= Beginning of Section =

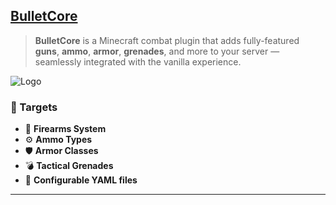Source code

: ## [BulletCore](https://github.com/micxudev/bulletcore_plugin)

> **BulletCore** is a Minecraft combat plugin that adds fully-featured **guns**, **ammo**, **armor**, **grenades**, and more to your server — seamlessly integrated with the vanilla experience.

![Logo](https://i.imgur.com/4SA6qe6.png)

### 🎯 Targets
- 🔫 **Firearms System**
- ⚙️ **Ammo Types**
- 🛡️ **Armor Classes**
- 💣 **Tactical Grenades**
- 🧱 **Configurable YAML files**
---
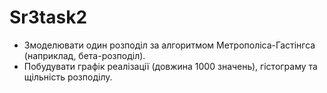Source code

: # Sr3task2

  - Змоделювати один розподіл за алгоритмом Метрополіса-Гастінгса (наприклад, бета-розподіл).
  - Побудувати графік реалізації (довжина 1000 значень), гістограму та щільність розподілу.
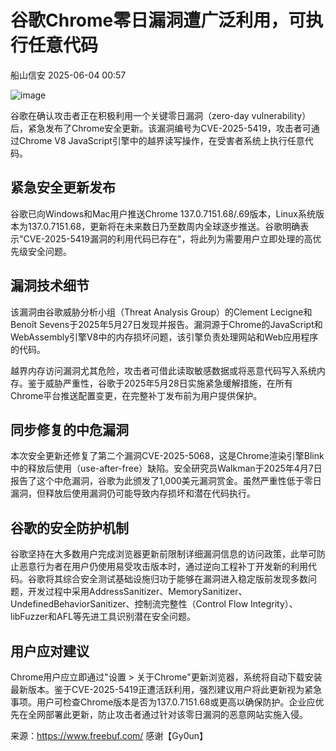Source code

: #  谷歌Chrome零日漏洞遭广泛利用，可执行任意代码   
 船山信安   2025-06-04 00:57  
  
![image](https://mmbiz.qpic.cn/mmbiz_jpg/7nIrJAgaibicPhvq9ELJ0hPEXBo2NshnjNiaN83Tvbicsu8Ur76KVd2Lkxu610uOoTicHHooJ1OuKH3uIhxrNyczHkA/640?wx_fmt=jpeg&from=appmsg "")  
  
谷歌在确认攻击者正在积极利用一个关键零日漏洞（zero-day vulnerability）后，紧急发布了Chrome安全更新。该漏洞编号为CVE-2025-5419，攻击者可通过Chrome V8 JavaScript引擎中的越界读写操作，在受害者系统上执行任意代码。  
## 紧急安全更新发布  
  
谷歌已向Windows和Mac用户推送Chrome 137.0.7151.68/.69版本，Linux系统版本为137.0.7151.68，更新将在未来数日乃至数周内全球逐步推送。谷歌明确表示"CVE-2025-5419漏洞的利用代码已存在"，将此列为需要用户立即处理的高优先级安全问题。  
## 漏洞技术细节  
  
该漏洞由谷歌威胁分析小组（Threat Analysis Group）的Clement Lecigne和Benoît Sevens于2025年5月27日发现并报告。漏洞源于Chrome的JavaScript和WebAssembly引擎V8中的内存损坏问题，该引擎负责处理网站和Web应用程序的代码。  
  
越界内存访问漏洞尤其危险，攻击者可借此读取敏感数据或将恶意代码写入系统内存。鉴于威胁严重性，谷歌于2025年5月28日实施紧急缓解措施，在所有Chrome平台推送配置变更，在完整补丁发布前为用户提供保护。  
## 同步修复的中危漏洞  
  
本次安全更新还修复了第二个漏洞CVE-2025-5068，这是Chrome渲染引擎Blink中的释放后使用（use-after-free）缺陷。安全研究员Walkman于2025年4月7日报告了这个中危漏洞，谷歌为此颁发了1,000美元漏洞赏金。虽然严重性低于零日漏洞，但释放后使用漏洞仍可能导致内存损坏和潜在代码执行。  
## 谷歌的安全防护机制  
  
谷歌坚持在大多数用户完成浏览器更新前限制详细漏洞信息的访问政策，此举可防止恶意行为者在用户仍使用易受攻击版本时，通过逆向工程补丁开发新的利用代码。谷歌将其综合安全测试基础设施归功于能够在漏洞进入稳定版前发现多数问题，开发过程中采用AddressSanitizer、MemorySanitizer、UndefinedBehaviorSanitizer、控制流完整性（Control Flow Integrity）、libFuzzer和AFL等先进工具识别潜在安全问题。  
## 用户应对建议  
  
Chrome用户应立即通过"设置 > 关于Chrome"更新浏览器，系统将自动下载安装最新版本。鉴于CVE-2025-5419正遭活跃利用，强烈建议用户将此更新视为紧急事项。用户可检查Chrome版本是否为137.0.7151.68或更高以确保防护。企业应优先在全网部署此更新，防止攻击者通过针对该零日漏洞的恶意网站实施入侵。  
  
来源：https://www.freebuf.com/ 感谢【Gy0un】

= End of Section =

Search the entries for the word "BulletCore" and copy every line that has it.

: ## [BulletCore](https://github.com/micxudev/bulletcore_plugin)
> **BulletCore** is a Minecraft combat plugin that adds fully-featured **guns**, **ammo**, **armor**, **grenades**, and more to your server — seamlessly integrated with the vanilla experience.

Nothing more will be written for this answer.